>>>>>

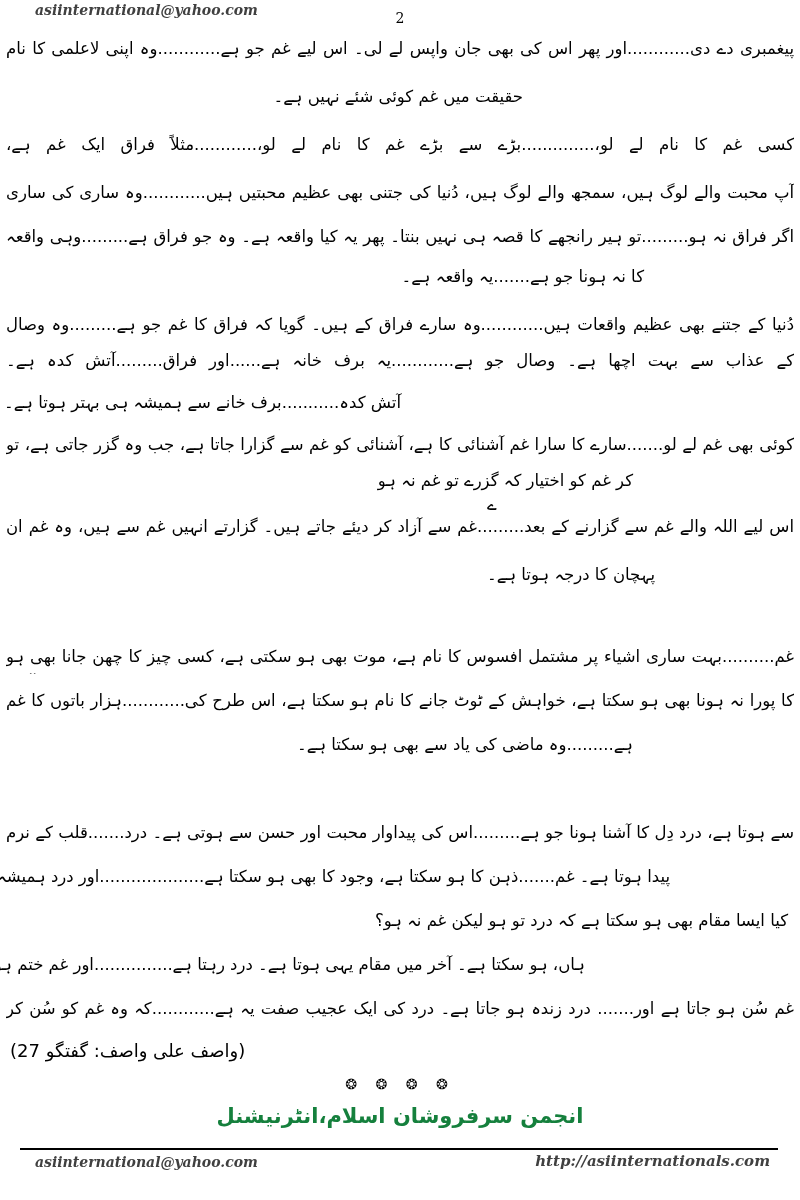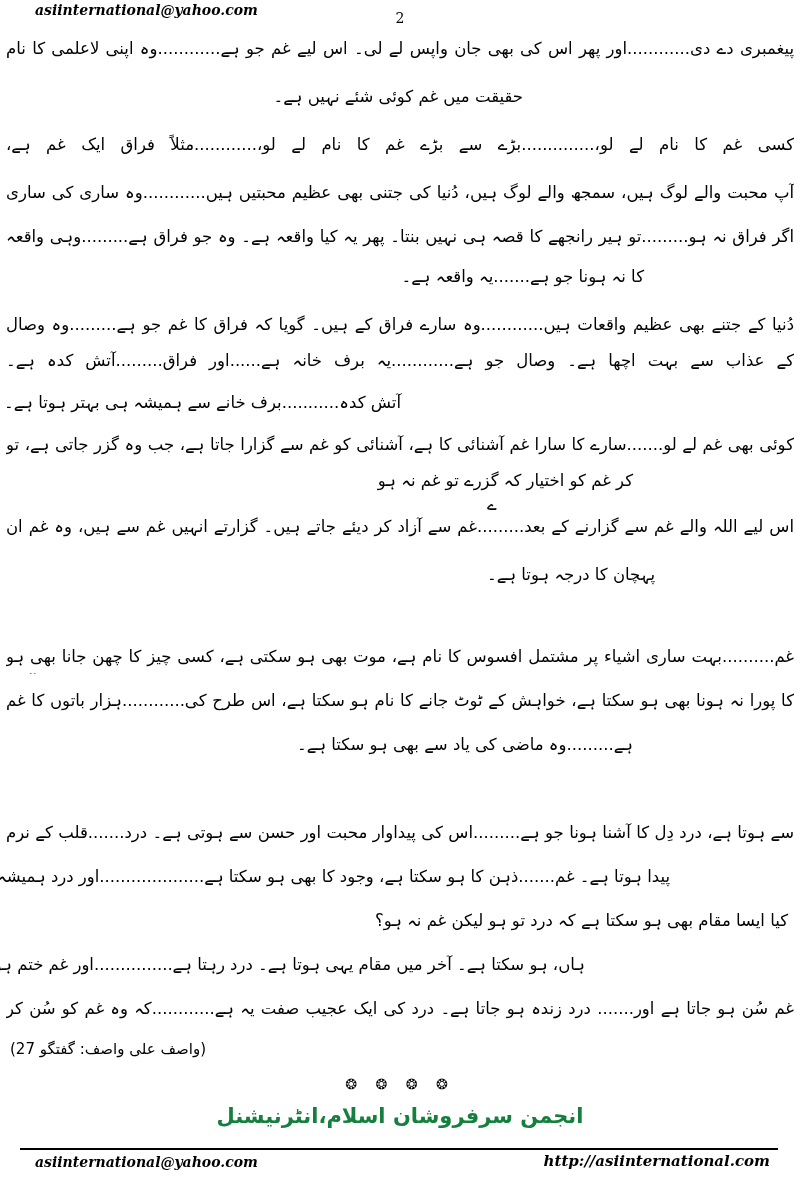--- a/index.html
+++ b/index.html
@@ -5,21 +5,21 @@
   html,body{margin:0;padding:0;}
   body{
     width:800px;height:1200px;position:relative;background:#ffffff;
     font-family:"DejaVu Sans",sans-serif;color:#000;overflow:hidden;
   }
   .page{position:absolute;inset:0;width:800px;height:1200px;background:#fff;}
 
   
   .link{
     font-family:"DejaVu Serif",serif;font-style:italic;font-weight:bold;
-    color:#000000;font-size:14px;white-space:nowrap;
+    color:#404040;font-size:14px;white-space:nowrap;
   }
   .hdr-email{position:absolute;left:35px;top:2px;}
   .page-num{
     position:absolute;left:0;right:0;top:10px;text-align:center;
     font-family:"DejaVu Serif",serif;font-size:14px;color:#000;
   }
 
   
   .ln{
     position:absolute;direction:rtl;unicode-bidi:plaintext;
@@ -36,21 +36,21 @@
   .t468{top:468px}.t492{top:492px}.t514{top:514px}.t562{top:562px}.t602{top:602px}
   .t644{top:644px}.t688{top:688px}.t732{top:732px}.t776{top:776px}.t820{top:820px}
   .t864{top:864px}.t908{top:908px}.t952{top:952px}.t996{top:996px}
 
   .r277{right:277px}.r157{right:156px}.r167{right:167px}.r145{right:145px}
   .r12{right:12px}.r130{right:130px}.r215{right:215px}
   .l4{left:4px}.l487{left:487px}
 
   .citation{
     position:absolute;left:10px;top:1040px;direction:rtl;
-    font-size:15px;font-family:"DejaVu Sans",sans-serif;white-space:nowrap;
+    font-size:18px;font-family:"DejaVu Sans",sans-serif;white-space:nowrap;
   }
   .ornament{
     position:absolute;left:0;right:0;top:1076px;text-align:center;
     font-size:14px;letter-spacing:7px;color:#000;
   }
   .org-name{
     position:absolute;left:0;right:0;top:1104px;text-align:center;direction:rtl;
     font-family:"DejaVu Sans",sans-serif;font-weight:bold;font-size:21px;color:#15803d;
   }
   .rule{
@@ -93,15 +93,15 @@
 
   <div class="citation">(واصف علی واصف: گفتگو 27)</div>
 
   <div class="ornament">❂ ❂ ❂ ❂</div>
 
   <div class="org-name">انجمن سرفروشان اسلام،انٹرنیشنل</div>
 
   <div class="rule"></div>
 
   <div class="link ftr-email">asiinternational@yahoo.com</div>
-  <div class="link ftr-url">http://asiinternational.com</div>
+  <div class="link ftr-url">http://asiinternationals.com</div>
 
 </div>
 
 </body></html>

<<<<<

## WORK ORDER
Print each record as it appears above, dropping every picture from the copy.

## ANSWER SPACE
--- a/index.html
+++ b/index.html
@@ -5,21 +5,21 @@
   html,body{margin:0;padding:0;}
   body{
     width:800px;height:1200px;position:relative;background:#ffffff;
     font-family:"DejaVu Sans",sans-serif;color:#000;overflow:hidden;
   }
   .page{position:absolute;inset:0;width:800px;height:1200px;background:#fff;}
 
   
   .link{
     font-family:"DejaVu Serif",serif;font-style:italic;font-weight:bold;
-    color:#000000;font-size:14px;white-space:nowrap;
+    color:#404040;font-size:14px;white-space:nowrap;
   }
   .hdr-email{position:absolute;left:35px;top:2px;}
   .page-num{
     position:absolute;left:0;right:0;top:10px;text-align:center;
     font-family:"DejaVu Serif",serif;font-size:14px;color:#000;
   }
 
   
   .ln{
     position:absolute;direction:rtl;unicode-bidi:plaintext;
@@ -36,21 +36,21 @@
   .t468{top:468px}.t492{top:492px}.t514{top:514px}.t562{top:562px}.t602{top:602px}
   .t644{top:644px}.t688{top:688px}.t732{top:732px}.t776{top:776px}.t820{top:820px}
   .t864{top:864px}.t908{top:908px}.t952{top:952px}.t996{top:996px}
 
   .r277{right:277px}.r157{right:156px}.r167{right:167px}.r145{right:145px}
   .r12{right:12px}.r130{right:130px}.r215{right:215px}
   .l4{left:4px}.l487{left:487px}
 
   .citation{
     position:absolute;left:10px;top:1040px;direction:rtl;
-    font-size:15px;font-family:"DejaVu Sans",sans-serif;white-space:nowrap;
+    font-size:18px;font-family:"DejaVu Sans",sans-serif;white-space:nowrap;
   }
   .ornament{
     position:absolute;left:0;right:0;top:1076px;text-align:center;
     font-size:14px;letter-spacing:7px;color:#000;
   }
   .org-name{
     position:absolute;left:0;right:0;top:1104px;text-align:center;direction:rtl;
     font-family:"DejaVu Sans",sans-serif;font-weight:bold;font-size:21px;color:#15803d;
   }
   .rule{
@@ -93,15 +93,15 @@
 
   <div class="citation">(واصف علی واصف: گفتگو 27)</div>
 
   <div class="ornament">❂ ❂ ❂ ❂</div>
 
   <div class="org-name">انجمن سرفروشان اسلام،انٹرنیشنل</div>
 
   <div class="rule"></div>
 
   <div class="link ftr-email">asiinternational@yahoo.com</div>
-  <div class="link ftr-url">http://asiinternational.com</div>
+  <div class="link ftr-url">http://asiinternationals.com</div>
 
 </div>
 
 </body></html>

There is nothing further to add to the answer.